#### [TRY IT]
Copy every line in the listing that contains "Согласие".

===== RECORDS FOR THIS TASK

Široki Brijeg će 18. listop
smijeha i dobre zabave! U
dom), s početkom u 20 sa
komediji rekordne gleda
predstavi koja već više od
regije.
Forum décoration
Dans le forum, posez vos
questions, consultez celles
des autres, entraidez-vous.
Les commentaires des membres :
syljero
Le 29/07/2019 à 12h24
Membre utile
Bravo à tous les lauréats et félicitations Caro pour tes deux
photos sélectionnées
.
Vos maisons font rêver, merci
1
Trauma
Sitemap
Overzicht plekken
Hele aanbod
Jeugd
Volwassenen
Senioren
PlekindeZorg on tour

==========
===== RECORDS FOR THIS TASK

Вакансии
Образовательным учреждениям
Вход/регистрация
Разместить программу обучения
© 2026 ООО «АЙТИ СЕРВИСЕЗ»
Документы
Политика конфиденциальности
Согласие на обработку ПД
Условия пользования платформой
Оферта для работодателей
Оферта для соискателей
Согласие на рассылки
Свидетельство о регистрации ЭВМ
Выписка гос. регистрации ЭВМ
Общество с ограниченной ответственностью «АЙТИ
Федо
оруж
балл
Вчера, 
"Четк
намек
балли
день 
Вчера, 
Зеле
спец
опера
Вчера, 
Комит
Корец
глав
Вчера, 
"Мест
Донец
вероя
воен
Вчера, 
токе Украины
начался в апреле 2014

==========

#### [FINAL ANSWER]
Согласие на обработку ПД
Согласие на рассылки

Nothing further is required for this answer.